Information given:
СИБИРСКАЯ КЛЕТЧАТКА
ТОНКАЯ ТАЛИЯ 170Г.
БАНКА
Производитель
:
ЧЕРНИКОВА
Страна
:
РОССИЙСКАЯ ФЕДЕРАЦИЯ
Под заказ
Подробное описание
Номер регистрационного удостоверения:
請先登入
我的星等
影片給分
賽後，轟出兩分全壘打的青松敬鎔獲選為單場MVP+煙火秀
==
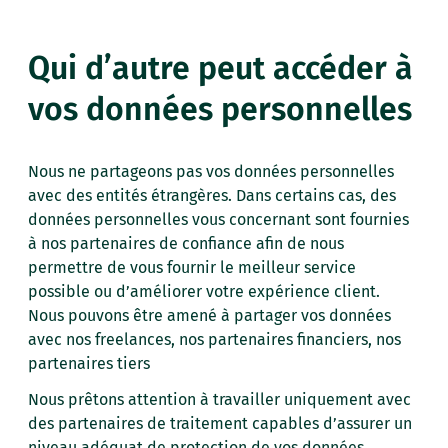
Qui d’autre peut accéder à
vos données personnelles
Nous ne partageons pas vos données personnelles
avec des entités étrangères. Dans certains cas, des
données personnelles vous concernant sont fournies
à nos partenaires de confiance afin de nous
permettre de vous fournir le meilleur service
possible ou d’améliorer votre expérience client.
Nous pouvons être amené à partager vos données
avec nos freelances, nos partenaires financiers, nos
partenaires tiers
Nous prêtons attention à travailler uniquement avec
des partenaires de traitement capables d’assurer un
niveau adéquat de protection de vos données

Brief: The answer must be every line from the records above that contains the word "partenaires", copied out.

Answer section:
à nos partenaires de confiance afin de nous
avec nos freelances, nos partenaires financiers, nos
partenaires tiers
des partenaires de traitement capables d’assurer un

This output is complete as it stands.